Title: Calculus in Context: Mathematics Preparation for the Sciences
Who: Diana Thomas, Associate Professor, Mathematical Sciences
When: Monday, October 15, 2007 - 1:15 - 2:15pm
Description: Service based mathematics courses for the sciences are pre-requisites for many upper level courses in hopes that they will adequately prepare students to use mathematics as a tool to solve scientific problems. In spite of these pre-requisites, faculty find that students are unable to use mathematics comfortably to problem solve. This workshop will address how we can teach mathematics courses to students to prepare them for the challenges of using mathematics to solve problems in upper level mathematics and science courses. Results of a faculty survey will be used to develop the workshop. Faculty members who are interested in addressing student mathematical issues and concerns are encouraged to contact me prior to the workshop date for maximal input. This workshop should be of interest to anyone teaching any course that involves some mathematics, and of particular interest to anyone in the College of Science and Mathematics.

"Disaster, Race and American Politics: Teaching and Learning from Katrina" - Friday, November 9, 2007 - 11:30am

Melissa Harris-Lacewell Associate Professor of Politics and African American Studies Princeton University University Hall, Room 1020, First Floor, Montclair State University, Montclair, NJ

How can we create Natural Critical Learning Environments for our students? How can we embed the learning objectives of a course in a topic or question that our students already find fascinating?
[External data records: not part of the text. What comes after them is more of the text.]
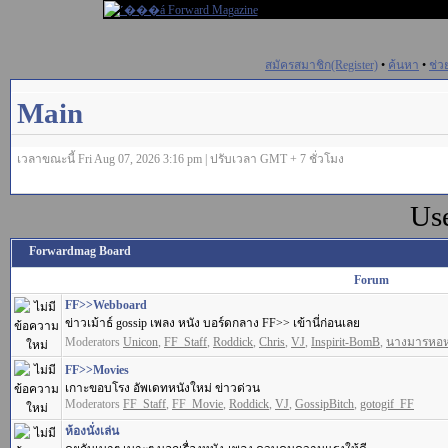
สมัครสมาชิก(Register)
•
ค้นหา
•
ช่ว
Main
เวลาขณะนี้ Fri Aug 07, 2026 3:16 pm | ปรับเวลา GMT + 7 ชั่วโมง
Us
Forwardmag Board
Forum
FF>>Webboard
ข่าวเม้าธ์ gossip เพลง หนัง บอร์ดกลาง FF>> เข้านี่ก่อนเลย
Moderators
Unicon
,
FF_Staff
,
Roddick
,
Chris
,
VJ
,
Inspirit-BomB
,
นางมารหอ
FF>>Movies
เกาะขอบโรง อัพเดทหนังใหม่ ข่าวด่วน
Moderators
FF_Staff
,
FF_Movie
,
Roddick
,
VJ
,
GossipBitch
,
gotogif_FF
ห้องนั่งเล่น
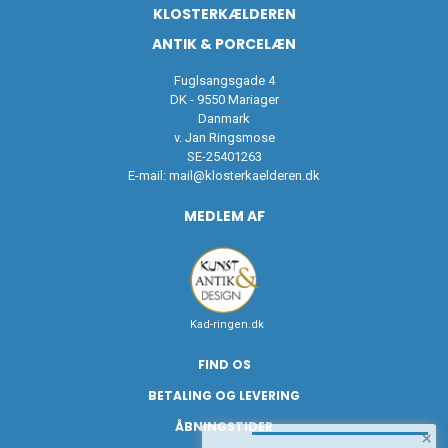
KLOSTERKÆLDEREN
ANTIK & PORCELÆN
Fuglsangsgade 4
DK - 9550 Mariager
Danmark
v. Jan Ringsmose
SE-25401263
E-mail:
mail@klosterkaelderen.dk
MEDLEM AF
Kad-ringen.dk
FIND OS
BETALING OG LEVERING
ÅBNINGSTIDER
×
In the fall semester of 2006, Professor Harris-Lacewell and her students at Princeton University used the events surrounding Katrina and its aftermath to explore many of the fault lines within American society and politics. The course used disaster and its racial consequences to analyze a wide range of topics in the study of American politics, including African American literary responses to disaster; American racial history; the contemporary racial divide in American public opinion; the role of the media in politics; federalism; urban politics; and civil society in the United States. The experience had a profound influence on many of the students who participated, leading many of them into activities and explorations that went far beyond the original goals of the course. In this discussion of her course, Professor Harris-Lacewell will explore how she used exploration of an event in which students were already interested to motivate them to think deeply about longstanding topics in her discipline--and the unexpected student responses.

For more information on the powerful and innovative student-generated outcomes of this course, visit http://wegotguts.com

Melissa Harris-Lacewell is Associate Professor of Politics and African American Studies at Princeton University. She received her B.A. in English from Wake Forest University, and her Ph.D. in political science from Duke University. Her academic research has been published in scholarly journals and edited volumes and her interests include the study of African American political thought, black religious ideas and practice, and social and clinical psychology. She has taught at the University of Chicago and Princeton.

This lecture is the first in a three-part Visiting Scholars portion of the Provost's Series that includes the following: Joshua Aronson, Professor of Applied Psychology, New York University, March 10, 2008. Keynote: Donald Saari, UCI Distinguished Professor of Mathematics and Economics, University of California-Irvine, April 2008.